After Delay, NASA’s SLS Is Scheduled For Launch

Rohan Parasnis, Science & Tech Writer

   After over six years of delays, NASA’s Space Launch System (SLS) is scheduled to lift off in early November.

   When it comes to space travel, every measure of caution is a necessity. Whether it is checking if a system is online or if enough food or fuel is packed aboard, each aspect of space travel needs to be checked carefully due to the innate risks involved. Despite that, years upon years of delays can be frustrating to everyone involved with the project. 

   Take the James Webb Telescope for example, which was set to launch in early 2007, but was plagued with thirteen years worth of delay. This brought much scrutiny upon NASA and its related agencies, as people wondered whether the project would ever come to fruition. In past years, NASA’s SLS has faced similar scrutiny, as it carried an original launch window of 2016. 

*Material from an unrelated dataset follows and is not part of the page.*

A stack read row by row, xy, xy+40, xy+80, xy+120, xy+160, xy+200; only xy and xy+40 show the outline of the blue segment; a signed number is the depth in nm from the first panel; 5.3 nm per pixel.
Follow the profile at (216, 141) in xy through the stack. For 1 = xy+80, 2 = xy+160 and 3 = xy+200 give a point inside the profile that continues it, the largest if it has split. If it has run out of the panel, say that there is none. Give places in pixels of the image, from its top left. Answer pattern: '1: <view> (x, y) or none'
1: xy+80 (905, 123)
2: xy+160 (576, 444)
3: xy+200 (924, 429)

   The Space Launch System, also known as SLS, is NASA’s super heavy lift rocket project. The rocket is one of the most powerful rockets that NASA has built. In the coming years, it will be tasked with carrying heavy payloads to outer space, which includes a manned crew to the moon as part of the Artemis Program. 

   The SLS project was not loved by all, however, as it cost $10 billion. Congress agreed to this price, but also required the rocket to launch no later than December of 2016. 

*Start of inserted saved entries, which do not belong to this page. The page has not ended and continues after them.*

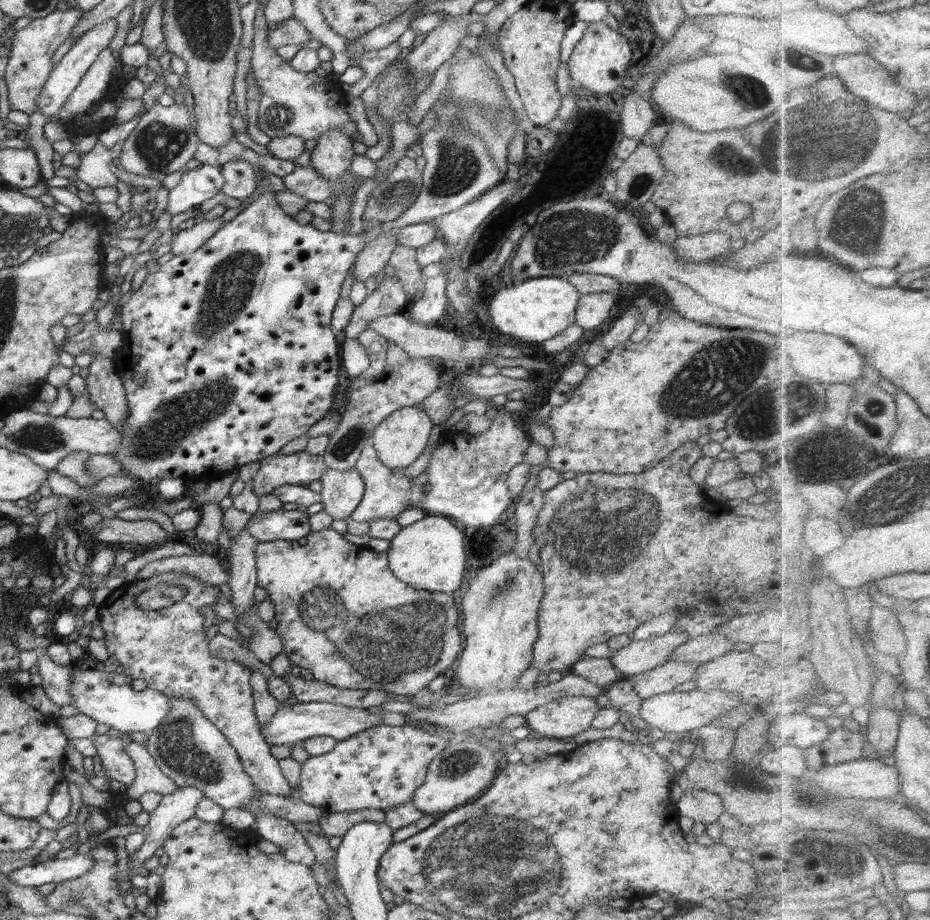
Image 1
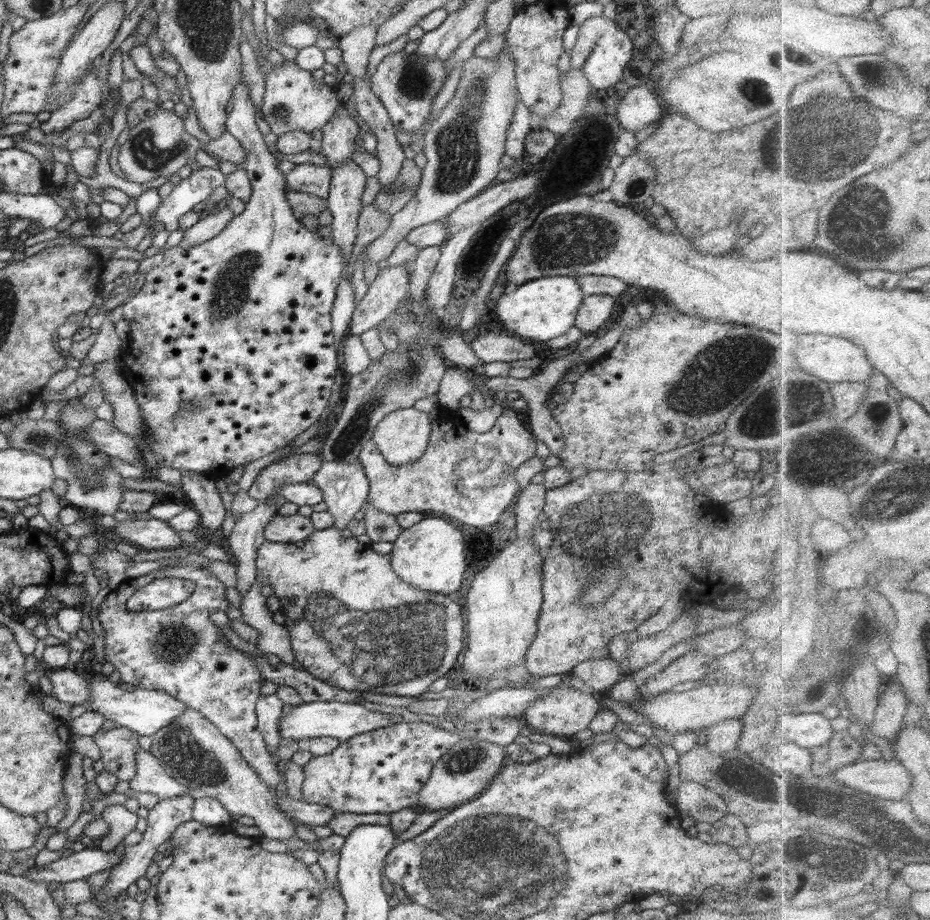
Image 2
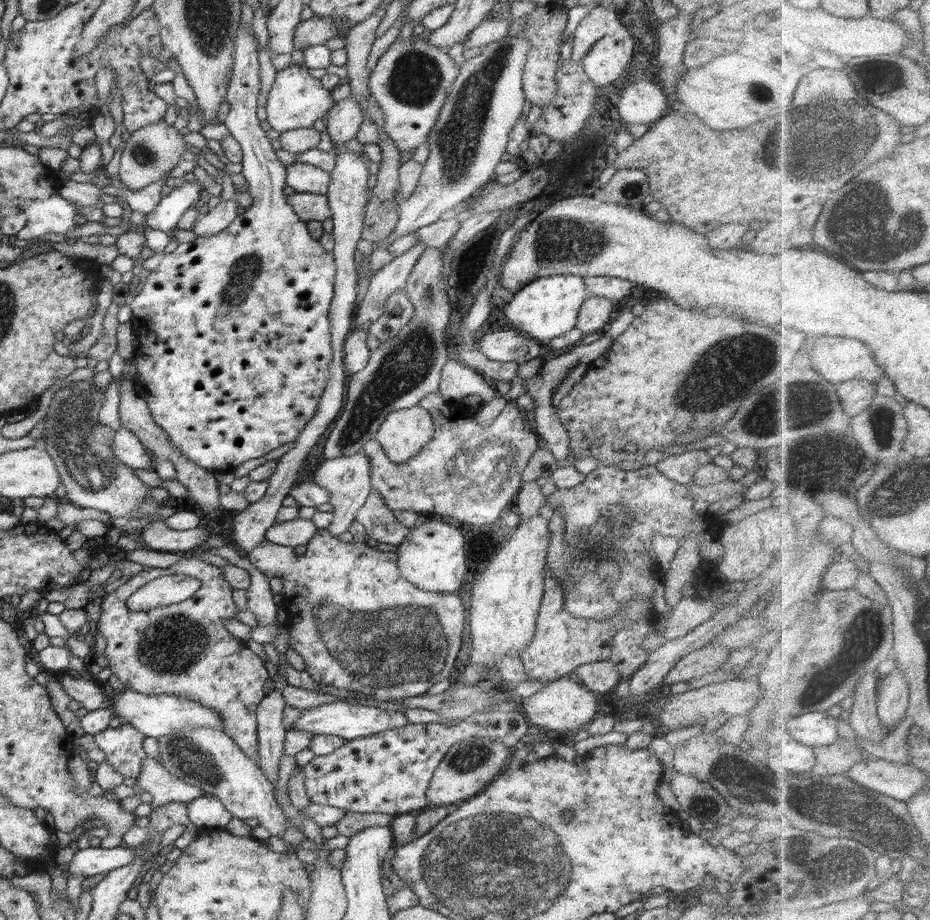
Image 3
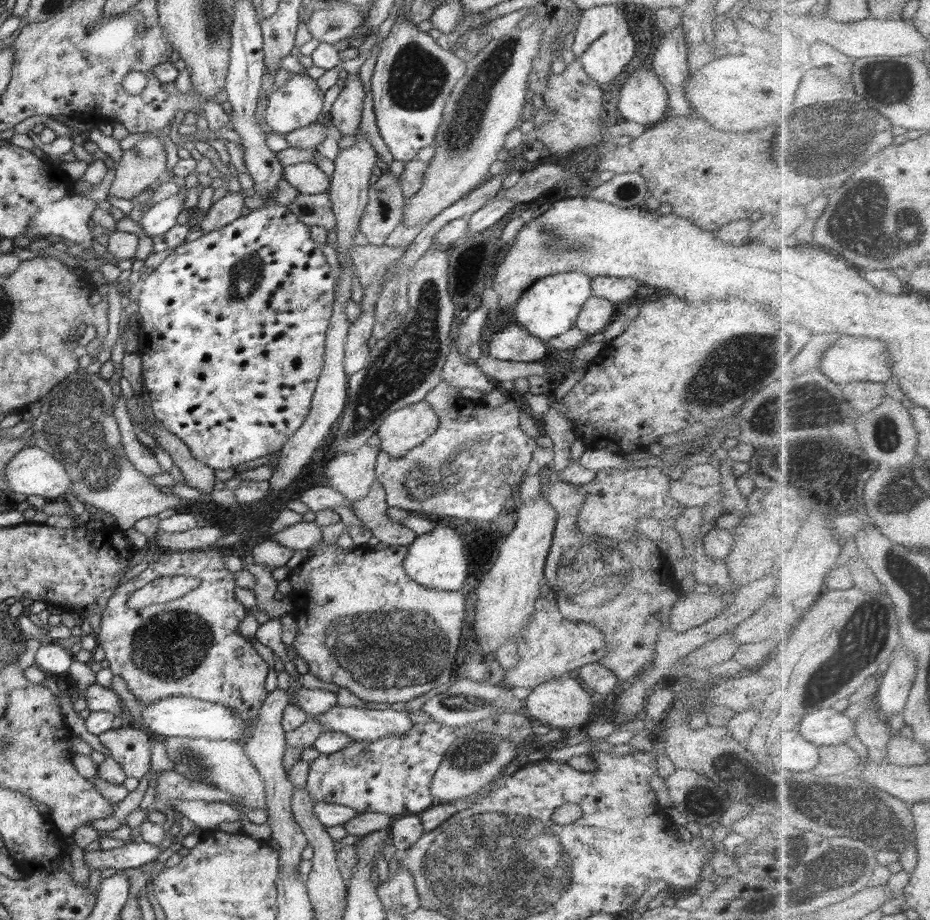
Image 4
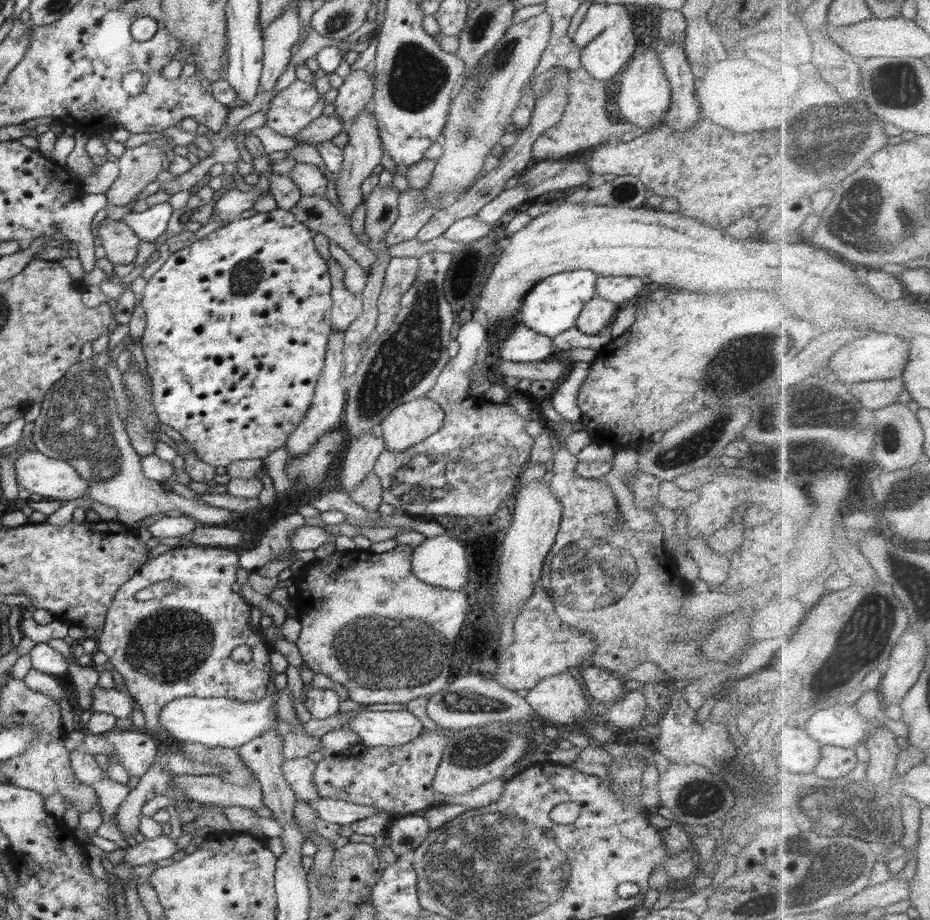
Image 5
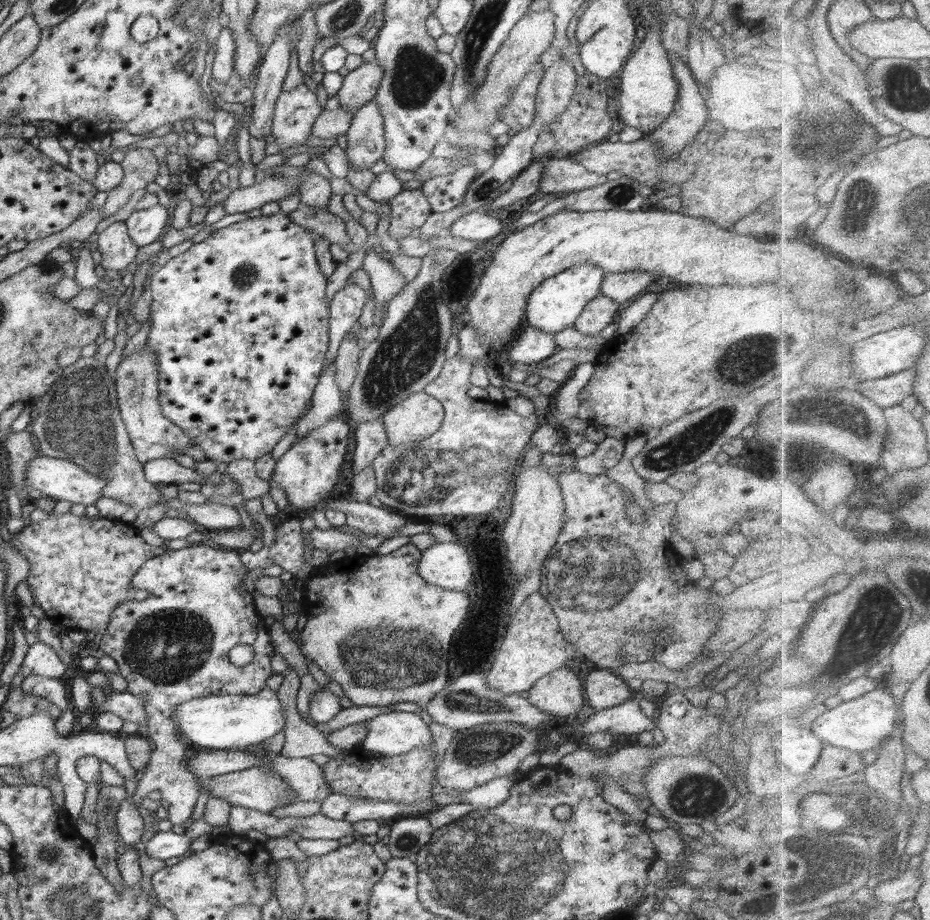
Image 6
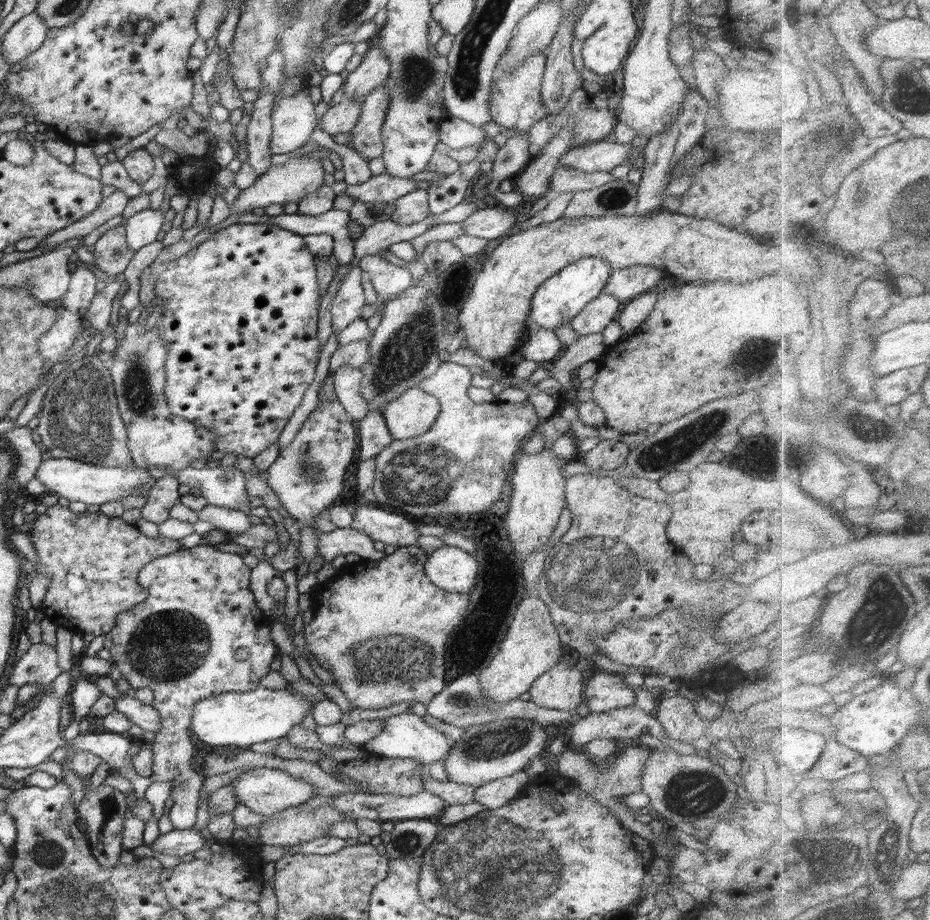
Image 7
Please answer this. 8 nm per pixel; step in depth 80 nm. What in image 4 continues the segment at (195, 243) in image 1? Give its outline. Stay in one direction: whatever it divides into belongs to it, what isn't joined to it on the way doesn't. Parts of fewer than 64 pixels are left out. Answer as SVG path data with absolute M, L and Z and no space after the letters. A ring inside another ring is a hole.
M228 192L222 199L212 203L211 207L201 215L199 220L203 234L222 229L223 226L240 218L244 210L245 198L241 193Z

   Anticipation grew surrounding the rocket as it appeared to be NASA’s first step into a new age of space exploration, but with this anticipation also came great frustration. The project was hit with delays and overspending, stemming from a variety of factors. In 2013, an error was revealed in a machine that was used to assemble SLS’s fuel tanks, causing a recall and forcing the expected launch date to be postponed to 2018. 

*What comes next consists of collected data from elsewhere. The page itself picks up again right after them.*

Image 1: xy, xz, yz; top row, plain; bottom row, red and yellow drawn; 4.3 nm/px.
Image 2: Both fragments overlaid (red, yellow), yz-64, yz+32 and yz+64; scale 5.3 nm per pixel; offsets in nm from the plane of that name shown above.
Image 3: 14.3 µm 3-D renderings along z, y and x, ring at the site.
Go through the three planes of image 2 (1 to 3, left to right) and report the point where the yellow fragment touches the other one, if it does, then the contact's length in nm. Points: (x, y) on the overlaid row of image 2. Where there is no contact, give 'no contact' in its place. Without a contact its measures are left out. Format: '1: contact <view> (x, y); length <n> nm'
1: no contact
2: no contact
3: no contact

   With margins to make the 2018 launch date already thin, a tornado hit a key NASA factory in Louisiana, prompting further delays. In the following years, sporadic fuel leaks plagued the project as fuel had to be reformulated, and fuel tanks redesigned numerous times. The initial budget estimate also ended up falling short. In total, it is estimated that the SLS project will cost nearly $12 billion, $2 billion over the predetermined budget.

   While the SLS project has been plagued with delays and other challenges, its upside gives it potential to be worth the wait.